■ **AIM**
Transcribe the lines below exactly, starting at the first line and ending at the line that contains "genus: Dolichoderus".

----- DATA PROVIDED -----

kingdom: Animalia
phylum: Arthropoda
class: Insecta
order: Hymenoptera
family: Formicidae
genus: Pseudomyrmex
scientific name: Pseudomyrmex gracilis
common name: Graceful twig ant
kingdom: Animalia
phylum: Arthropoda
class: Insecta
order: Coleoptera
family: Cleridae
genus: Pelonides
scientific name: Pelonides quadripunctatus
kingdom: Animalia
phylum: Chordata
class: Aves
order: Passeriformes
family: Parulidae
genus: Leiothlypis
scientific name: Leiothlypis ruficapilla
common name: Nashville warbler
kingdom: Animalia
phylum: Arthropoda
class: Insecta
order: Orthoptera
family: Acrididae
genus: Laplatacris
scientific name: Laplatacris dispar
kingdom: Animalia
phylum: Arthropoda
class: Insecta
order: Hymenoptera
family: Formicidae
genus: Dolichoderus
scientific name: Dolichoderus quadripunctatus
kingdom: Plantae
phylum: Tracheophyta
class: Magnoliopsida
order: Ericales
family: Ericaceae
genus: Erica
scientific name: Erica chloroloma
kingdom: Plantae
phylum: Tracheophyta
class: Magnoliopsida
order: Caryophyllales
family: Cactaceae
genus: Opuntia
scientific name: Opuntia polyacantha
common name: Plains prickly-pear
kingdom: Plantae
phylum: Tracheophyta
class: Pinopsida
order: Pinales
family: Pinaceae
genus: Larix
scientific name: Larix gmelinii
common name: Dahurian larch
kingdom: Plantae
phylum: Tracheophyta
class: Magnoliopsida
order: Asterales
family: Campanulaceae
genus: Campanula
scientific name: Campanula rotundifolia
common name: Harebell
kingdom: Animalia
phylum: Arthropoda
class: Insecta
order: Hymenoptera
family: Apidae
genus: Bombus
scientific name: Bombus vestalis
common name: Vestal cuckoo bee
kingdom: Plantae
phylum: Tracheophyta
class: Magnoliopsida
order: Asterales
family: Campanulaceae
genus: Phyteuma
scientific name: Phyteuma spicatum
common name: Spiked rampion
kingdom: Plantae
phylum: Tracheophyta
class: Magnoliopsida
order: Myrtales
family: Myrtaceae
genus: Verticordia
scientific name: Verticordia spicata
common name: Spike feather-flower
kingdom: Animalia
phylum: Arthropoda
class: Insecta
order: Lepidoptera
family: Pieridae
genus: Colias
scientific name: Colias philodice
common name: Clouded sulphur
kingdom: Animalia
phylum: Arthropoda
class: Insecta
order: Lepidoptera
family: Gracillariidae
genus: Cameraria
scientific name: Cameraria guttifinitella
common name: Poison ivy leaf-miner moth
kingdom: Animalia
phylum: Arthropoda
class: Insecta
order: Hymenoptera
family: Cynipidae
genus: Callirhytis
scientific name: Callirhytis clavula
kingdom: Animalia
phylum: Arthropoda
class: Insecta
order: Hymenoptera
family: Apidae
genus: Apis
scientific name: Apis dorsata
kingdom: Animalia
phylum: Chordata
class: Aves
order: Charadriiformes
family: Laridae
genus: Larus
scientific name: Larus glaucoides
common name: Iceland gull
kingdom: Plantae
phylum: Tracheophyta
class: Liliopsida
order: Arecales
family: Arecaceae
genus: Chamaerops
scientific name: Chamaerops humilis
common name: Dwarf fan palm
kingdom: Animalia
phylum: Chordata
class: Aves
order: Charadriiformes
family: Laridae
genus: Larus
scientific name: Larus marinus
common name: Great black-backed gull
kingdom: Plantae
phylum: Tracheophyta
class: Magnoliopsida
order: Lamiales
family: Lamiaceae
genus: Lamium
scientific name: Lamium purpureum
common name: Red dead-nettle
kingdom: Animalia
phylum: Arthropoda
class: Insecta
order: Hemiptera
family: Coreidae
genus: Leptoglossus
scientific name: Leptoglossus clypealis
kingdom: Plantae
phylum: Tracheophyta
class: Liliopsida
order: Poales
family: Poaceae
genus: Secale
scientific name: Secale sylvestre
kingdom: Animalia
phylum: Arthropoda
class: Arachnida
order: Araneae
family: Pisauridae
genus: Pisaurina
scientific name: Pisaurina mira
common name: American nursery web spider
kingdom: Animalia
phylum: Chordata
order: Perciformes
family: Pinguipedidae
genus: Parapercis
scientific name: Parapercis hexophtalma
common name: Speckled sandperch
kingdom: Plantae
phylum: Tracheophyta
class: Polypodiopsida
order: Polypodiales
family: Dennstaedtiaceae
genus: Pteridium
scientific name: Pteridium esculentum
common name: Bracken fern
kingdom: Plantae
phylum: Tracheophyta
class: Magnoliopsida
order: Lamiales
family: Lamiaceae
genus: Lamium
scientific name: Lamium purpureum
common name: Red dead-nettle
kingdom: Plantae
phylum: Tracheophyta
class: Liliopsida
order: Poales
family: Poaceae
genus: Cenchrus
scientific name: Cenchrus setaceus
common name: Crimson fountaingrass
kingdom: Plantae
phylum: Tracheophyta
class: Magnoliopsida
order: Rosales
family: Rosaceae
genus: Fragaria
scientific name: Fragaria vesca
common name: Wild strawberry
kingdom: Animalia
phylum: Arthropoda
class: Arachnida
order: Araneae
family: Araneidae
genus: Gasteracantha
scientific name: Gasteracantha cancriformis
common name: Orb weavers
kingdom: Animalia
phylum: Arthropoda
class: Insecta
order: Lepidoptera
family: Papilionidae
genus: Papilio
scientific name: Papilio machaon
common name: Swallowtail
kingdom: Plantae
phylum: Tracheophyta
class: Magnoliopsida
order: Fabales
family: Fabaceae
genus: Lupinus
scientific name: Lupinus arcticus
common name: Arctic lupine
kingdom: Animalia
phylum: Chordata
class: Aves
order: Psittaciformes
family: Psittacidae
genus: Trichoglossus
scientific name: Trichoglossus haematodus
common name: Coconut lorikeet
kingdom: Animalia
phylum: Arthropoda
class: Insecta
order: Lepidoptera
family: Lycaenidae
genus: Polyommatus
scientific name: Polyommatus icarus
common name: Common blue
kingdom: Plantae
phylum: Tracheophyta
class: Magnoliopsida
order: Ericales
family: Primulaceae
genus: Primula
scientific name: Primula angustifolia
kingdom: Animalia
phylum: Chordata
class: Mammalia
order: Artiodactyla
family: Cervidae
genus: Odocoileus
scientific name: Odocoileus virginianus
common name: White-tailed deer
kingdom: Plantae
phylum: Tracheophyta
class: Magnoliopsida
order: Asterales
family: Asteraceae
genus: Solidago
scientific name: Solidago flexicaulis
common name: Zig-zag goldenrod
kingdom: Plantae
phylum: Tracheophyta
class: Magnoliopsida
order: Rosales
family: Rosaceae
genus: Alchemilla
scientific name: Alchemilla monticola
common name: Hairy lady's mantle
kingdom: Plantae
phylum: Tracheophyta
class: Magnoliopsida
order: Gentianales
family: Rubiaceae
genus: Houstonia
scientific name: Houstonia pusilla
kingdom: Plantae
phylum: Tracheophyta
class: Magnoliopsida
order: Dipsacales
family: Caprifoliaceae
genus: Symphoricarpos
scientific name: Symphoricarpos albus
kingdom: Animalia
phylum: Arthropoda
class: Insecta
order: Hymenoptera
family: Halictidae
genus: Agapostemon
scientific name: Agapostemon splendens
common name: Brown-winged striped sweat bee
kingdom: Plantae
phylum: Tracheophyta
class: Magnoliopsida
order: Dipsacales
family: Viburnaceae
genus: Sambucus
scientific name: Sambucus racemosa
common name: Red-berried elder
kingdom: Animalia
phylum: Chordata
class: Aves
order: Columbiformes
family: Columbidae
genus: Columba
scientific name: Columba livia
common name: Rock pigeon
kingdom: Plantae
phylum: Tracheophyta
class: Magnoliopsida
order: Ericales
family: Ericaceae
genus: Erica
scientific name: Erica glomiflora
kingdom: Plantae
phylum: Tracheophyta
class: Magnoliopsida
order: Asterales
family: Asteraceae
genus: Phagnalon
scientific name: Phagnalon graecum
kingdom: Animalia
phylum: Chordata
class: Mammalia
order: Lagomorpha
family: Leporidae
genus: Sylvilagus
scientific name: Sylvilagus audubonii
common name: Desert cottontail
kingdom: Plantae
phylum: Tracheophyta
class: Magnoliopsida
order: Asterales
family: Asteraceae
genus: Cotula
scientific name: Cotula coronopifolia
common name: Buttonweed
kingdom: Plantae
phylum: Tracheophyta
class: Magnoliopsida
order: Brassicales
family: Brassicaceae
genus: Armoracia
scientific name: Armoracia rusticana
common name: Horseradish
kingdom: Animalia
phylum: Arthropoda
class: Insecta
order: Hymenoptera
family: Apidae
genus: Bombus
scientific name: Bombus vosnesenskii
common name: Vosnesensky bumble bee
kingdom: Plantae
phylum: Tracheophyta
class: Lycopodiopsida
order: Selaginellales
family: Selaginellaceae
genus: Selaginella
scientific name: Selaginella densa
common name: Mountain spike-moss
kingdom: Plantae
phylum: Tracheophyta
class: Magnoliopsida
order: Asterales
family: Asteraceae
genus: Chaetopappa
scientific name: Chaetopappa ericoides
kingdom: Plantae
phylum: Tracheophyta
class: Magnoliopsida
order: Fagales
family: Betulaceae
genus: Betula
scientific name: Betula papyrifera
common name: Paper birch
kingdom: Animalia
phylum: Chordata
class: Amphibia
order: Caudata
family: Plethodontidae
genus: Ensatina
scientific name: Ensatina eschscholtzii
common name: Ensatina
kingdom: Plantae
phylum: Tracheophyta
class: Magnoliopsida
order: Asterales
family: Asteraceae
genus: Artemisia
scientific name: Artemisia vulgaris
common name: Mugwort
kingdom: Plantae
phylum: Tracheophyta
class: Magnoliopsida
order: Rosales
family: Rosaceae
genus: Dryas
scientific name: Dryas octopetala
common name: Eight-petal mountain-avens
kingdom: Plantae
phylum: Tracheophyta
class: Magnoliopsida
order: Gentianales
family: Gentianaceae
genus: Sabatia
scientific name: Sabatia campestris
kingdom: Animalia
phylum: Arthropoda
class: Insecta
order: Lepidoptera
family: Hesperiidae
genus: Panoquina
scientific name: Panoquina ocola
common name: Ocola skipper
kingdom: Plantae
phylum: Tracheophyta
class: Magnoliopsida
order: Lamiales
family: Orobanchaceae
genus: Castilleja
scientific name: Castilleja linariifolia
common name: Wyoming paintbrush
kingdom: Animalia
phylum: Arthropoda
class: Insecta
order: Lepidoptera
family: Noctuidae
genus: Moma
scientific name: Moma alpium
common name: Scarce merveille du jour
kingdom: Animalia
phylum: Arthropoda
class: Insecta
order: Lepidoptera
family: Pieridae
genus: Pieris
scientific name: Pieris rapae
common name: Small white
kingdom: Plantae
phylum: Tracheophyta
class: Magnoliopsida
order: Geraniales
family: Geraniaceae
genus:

-----

■ **THE RESULT**
kingdom: Animalia
phylum: Arthropoda
class: Insecta
order: Hymenoptera
family: Formicidae
genus: Pseudomyrmex
scientific name: Pseudomyrmex gracilis
common name: Graceful twig ant
kingdom: Animalia
phylum: Arthropoda
class: Insecta
order: Coleoptera
family: Cleridae
genus: Pelonides
scientific name: Pelonides quadripunctatus
kingdom: Animalia
phylum: Chordata
class: Aves
order: Passeriformes
family: Parulidae
genus: Leiothlypis
scientific name: Leiothlypis ruficapilla
common name: Nashville warbler
kingdom: Animalia
phylum: Arthropoda
class: Insecta
order: Orthoptera
family: Acrididae
genus: Laplatacris
scientific name: Laplatacris dispar
kingdom: Animalia
phylum: Arthropoda
class: Insecta
order: Hymenoptera
family: Formicidae
genus: Dolichoderus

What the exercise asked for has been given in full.